§ **TASK TO CARRY OUT**
Could you tally the lines of the entries that carry the string "distribution"? Reply with the number and nothing more.

(Stored data)
************

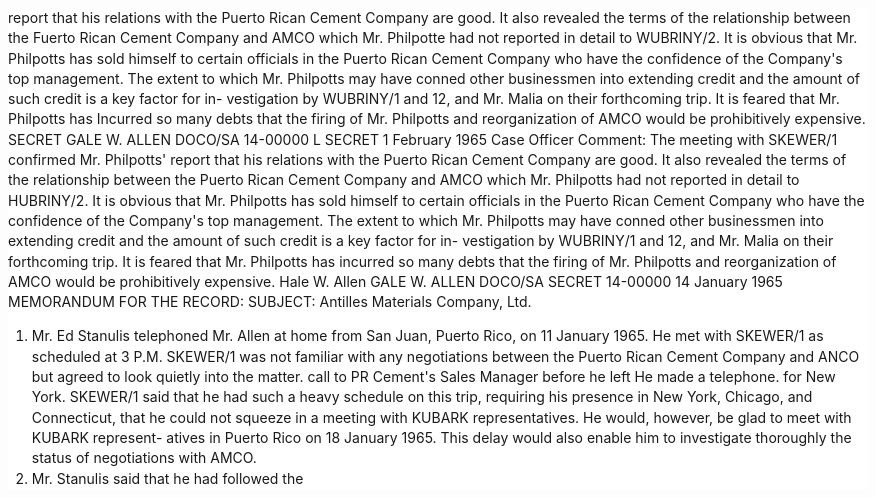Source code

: report that his relations with the Puerto Rican Cement
Company are good. It also revealed the terms of the
relationship between the Fuerto Rican Cement Company
and AMCO which Mr. Philpotte had not reported in detail
to WUBRINY/2. It is obvious that Mr. Philpotts has
sold himself to certain officials in the Puerto Rican
Cement Company who have the confidence of the Company's
top management. The extent to which Mr. Philpotts may
have conned other businessmen into extending credit
and the amount of such credit is a key factor for in-
vestigation by WUBRINY/1 and 12, and Mr. Malia on their
forthcoming trip. It is feared that Mr. Philpotts has
Incurred so many debts that the firing of Mr. Philpotts
and reorganization of AMCO would be prohibitively
expensive.
SECRET
GALE W. ALLEN
DOCO/SA
14-00000
L
SECRET
1 February 1965
Case Officer Comment:
The meeting with SKEWER/1 confirmed Mr. Philpotts'
report that his relations with the Puerto Rican Cement
Company are good. It also revealed the terms of the
relationship between the Puerto Rican Cement Company
and AMCO which Mr. Philpotts had not reported in detail
to HUBRINY/2. It is obvious that Mr. Philpotts has
sold himself to certain officials in the Puerto Rican
Cement Company who have the confidence of the Company's
top management. The extent to which Mr. Philpotts may
have conned other businessmen into extending credit
and the amount of such credit is a key factor for in-
vestigation by WUBRINY/1 and 12, and Mr. Malia on their
forthcoming trip. It is feared that Mr. Philpotts has
incurred so many debts that the firing of Mr. Philpotts
and reorganization of AMCO would be prohibitively
expensive.
Hale W. Allen
GALE W. ALLEN
DOCO/SA
SECRET
14-00000
14 January 1965
MEMORANDUM FOR THE RECORD:
SUBJECT: Antilles Materials Company, Ltd.
1. Mr. Ed Stanulis telephoned Mr. Allen at
home from San Juan, Puerto Rico, on 11 January 1965.
He met with SKEWER/1 as scheduled at 3 P.M. SKEWER/1
was not familiar with any negotiations between the
Puerto Rican Cement Company and ANCO but agreed to
look quietly into the matter.
call to PR Cement's Sales Manager before he left
He made a telephone.
for New York. SKEWER/1 said that he had such a heavy
schedule on this trip, requiring his presence in
New York, Chicago, and Connecticut, that he could not
squeeze in a meeting with KUBARK representatives. He
would, however, be glad to meet with KUBARK represent-
atives in Puerto Rico on 18 January 1965. This delay
would also enable him to investigate thoroughly the
status of negotiations with AMCO.
2. Mr. Stanulis said that he had followed the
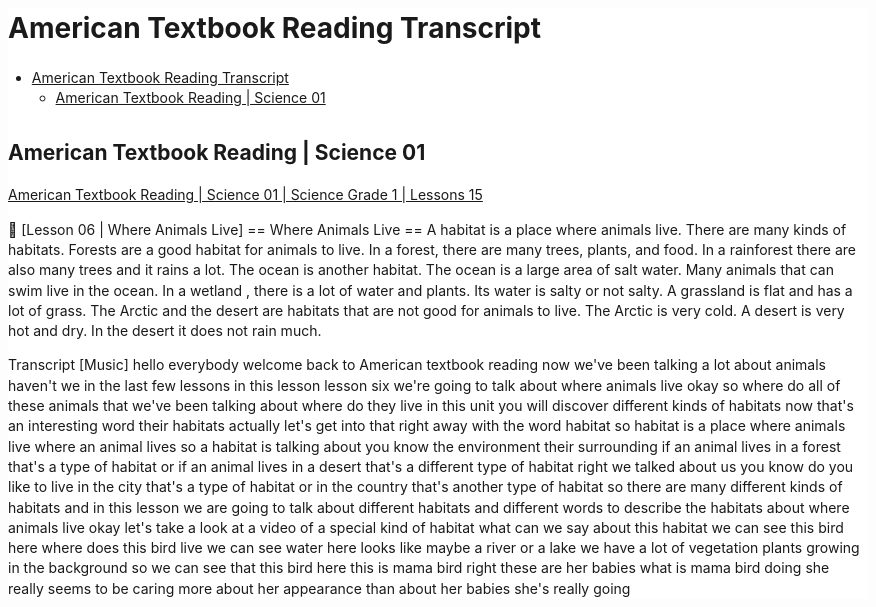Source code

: # American Textbook Reading Transcript

- [American Textbook Reading Transcript](#american-textbook-reading-transcript)
  - [American Textbook Reading | Science 01](#american-textbook-reading--science-01)

## American Textbook Reading | Science 01

[American Textbook Reading | Science 01 | Science Grade 1 | Lessons 15](https://www.youtube.com/watch?v=cBvV5t_YRQM&list=PLORqQa0DiANGX1G2YWOBL5tfSPODkkIVB)

💓 [Lesson 06 | Where Animals Live]
== Where Animals Live ==
A habitat is a place where animals live. There are many kinds of habitats. Forests are a good habitat for animals to live. In a forest, there are many trees, plants, and food. In a rainforest there are also many trees and it rains a lot. The ocean is another habitat. The ocean is a large area of salt water. Many animals that can swim live in the ocean. In a wetland , there is a lot of
water and plants. Its water is salty or not salty. A grassland is flat and has a lot of grass. The Arctic and the desert are habitats that are not good for animals to live. The Arctic is very cold. A desert is very hot and dry. In the desert it does not rain much.

Transcript
[Music]
hello everybody welcome back to American
textbook reading now we've been talking
a lot about animals haven't we in the
last few lessons in this lesson lesson
six we're going to talk about where
animals live okay so where do all of
these animals that we've been talking
about where do they live
in this unit you will discover different
kinds of habitats now that's an
interesting word their habitats actually
let's get into that right away with the
word habitat so habitat is a place where
animals live where an animal lives so a
habitat is talking about you know the
environment their surrounding if an
animal lives in a forest that's a type
of habitat or if an animal lives in a
desert that's a different type of
habitat right we talked about us you
know
do you like to live in the city that's a
type of habitat or in the country that's
another type of habitat so there are
many different kinds of habitats and in
this lesson we are going to talk about
different habitats and different words
to describe the habitats about where
animals live okay let's take a look at a
video of a special kind of habitat what
can we say about this habitat we can see
this bird here where does this bird live
we can see water here looks like maybe a
river or a lake we have a lot of
vegetation plants growing in the
background so we can see that this bird
here this is mama bird right these are
her babies
what is mama bird doing she really seems
to be caring more about her appearance
than about her babies she's really going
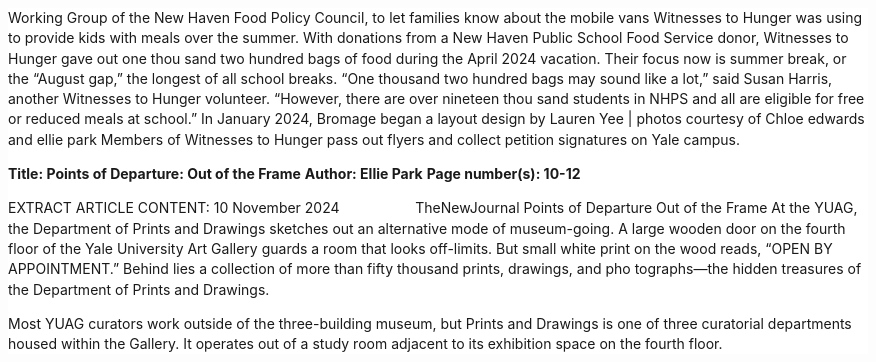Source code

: Working Group of the New Haven 
Food Policy Council, to let families 
know about the mobile vans Witnesses 
to Hunger was using to provide kids 
with meals over the summer.
With donations from a New Haven 
Public School Food Service donor, 
Witnesses to Hunger gave out one thou­
sand two hundred bags of food during 
the April 2024 vacation. Their focus now 
is summer break, or the “August gap,” the 
longest of all school breaks.
“One thousand two hundred bags 
may sound like a lot,” said Susan Harris, 
another Witnesses to Hunger volunteer. 
“However, there are over nineteen thou­
sand students in NHPS and all are eligible 
for free or reduced meals at school.”
In January 2024, Bromage began a 
layout design by Lauren Yee | photos courtesy of Chloe edwards and ellie park
Members of Witnesses to Hunger pass out flyers and 
collect petition signatures on Yale campus.



**Title: Points of Departure: Out of the Frame**
**Author: Ellie Park**
**Page number(s): 10-12**

EXTRACT ARTICLE CONTENT:
10
November 2024          TheNewJournal
Points of Departure
Out of the Frame
At the YUAG, the Department of Prints and 
Drawings sketches out an alternative mode 
of museum-going.
A
large wooden door on the 
fourth floor of the Yale University 
Art Gallery guards a room that looks 
off-limits. But small white print on the 
wood reads, “OPEN BY APPOINTMENT.” 
Behind lies a collection of more than 
fifty thousand prints, drawings, and pho­
tographs—the hidden treasures of the 
Department of Prints and Drawings.

Most YUAG curators work outside 
of the three-building museum, but 
Prints and Drawings is one of three 
curatorial departments housed within 
the Gallery. It operates out of a study 
room adjacent to its exhibition space 
on the fourth floor.
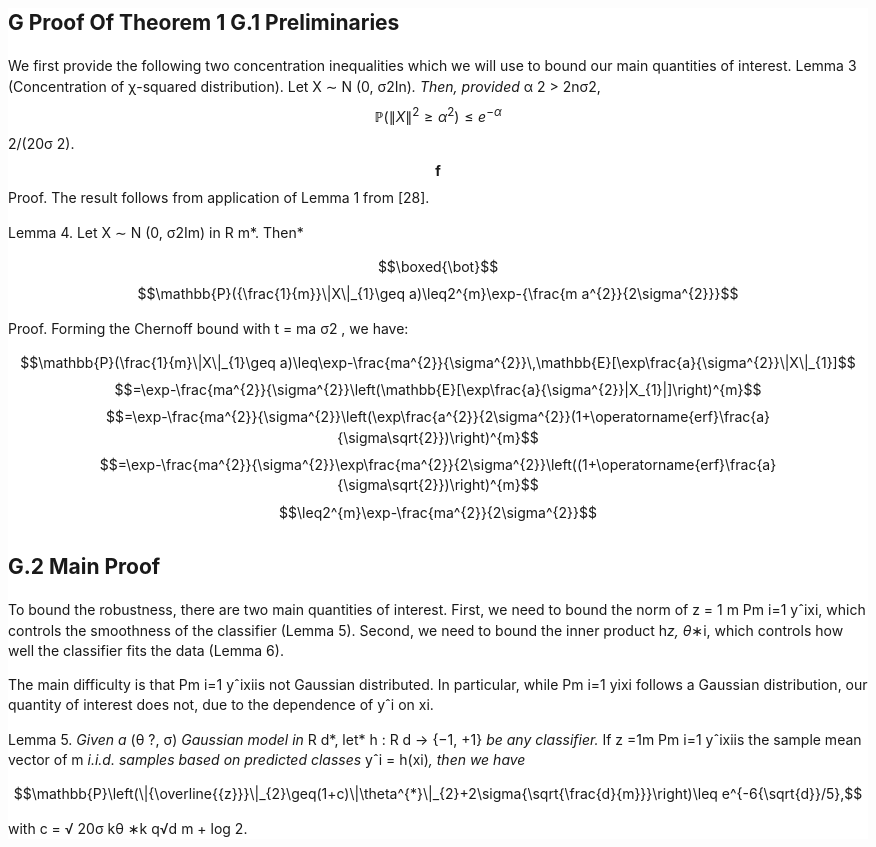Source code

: ## G Proof Of Theorem 1 G.1 Preliminaries

We first provide the following two concentration inequalities which we will use to bound our main
quantities of interest.
Lemma 3 (Concentration of χ-squared distribution). Let X ∼ N (0, σ2In)*. Then, provided* α
2 >
2nσ2,
$$\mathbb{P}(\|X\|^{2}\geq\alpha^{2})\leq e^{-\alpha}$$
2/(20σ
2).
$$\mathbf{f}$$
Proof. The result follows from application of Lemma 1 from [28].

Lemma 4. Let X ∼ N (0, σ2Im) in R
m*. Then*

$$\boxed{\bot}$$
$$\mathbb{P}({\frac{1}{m}}\|X\|_{1}\geq a)\leq2^{m}\exp-{\frac{m a^{2}}{2\sigma^{2}}}$$

Proof. Forming the Chernoff bound with t =
ma σ2 , we have:

$$\mathbb{P}(\frac{1}{m}\|X\|_{1}\geq a)\leq\exp-\frac{ma^{2}}{\sigma^{2}}\,\mathbb{E}[\exp\frac{a}{\sigma^{2}}\|X\|_{1}]$$ $$=\exp-\frac{ma^{2}}{\sigma^{2}}\left(\mathbb{E}[\exp\frac{a}{\sigma^{2}}|X_{1}|]\right)^{m}$$ $$=\exp-\frac{ma^{2}}{\sigma^{2}}\left(\exp\frac{a^{2}}{2\sigma^{2}}(1+\operatorname{erf}\frac{a}{\sigma\sqrt{2}})\right)^{m}$$ $$=\exp-\frac{ma^{2}}{\sigma^{2}}\exp\frac{ma^{2}}{2\sigma^{2}}\left((1+\operatorname{erf}\frac{a}{\sigma\sqrt{2}})\right)^{m}$$ $$\leq2^{m}\exp-\frac{ma^{2}}{2\sigma^{2}}$$

## G.2 Main Proof

To bound the robustness, there are two main quantities of interest. First, we need to bound the norm of z =
1 m Pm i=1 yˆixi, which controls the smoothness of the classifier (Lemma 5). Second, we need to bound the inner product h*z, θ*∗i, which controls how well the classifier fits the data (Lemma 6).

The main difficulty is that Pm i=1 yˆixiis not Gaussian distributed. In particular, while Pm i=1 yixi follows a Gaussian distribution, our quantity of interest does not, due to the dependence of yˆi on xi.

Lemma 5. *Given a* (θ
?, σ) *Gaussian model in* R
d*, let* h : R
d → {−1, +1} *be any classifier.*
If z =1m Pm i=1 yˆixiis the sample mean vector of m *i.i.d. samples based on predicted classes* yˆi = h(xi)*, then we have*

$$\mathbb{P}\left(\|{\overline{{z}}}\|_{2}\geq(1+c)\|\theta^{*}\|_{2}+2\sigma{\sqrt{\frac{d}{m}}}\right)\leq e^{-6{\sqrt{d}}/5},$$

with c =
√
20σ kθ
∗k q√d m + log 2.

************

§ **SOLUTION FOR THIS PROBLEM**
2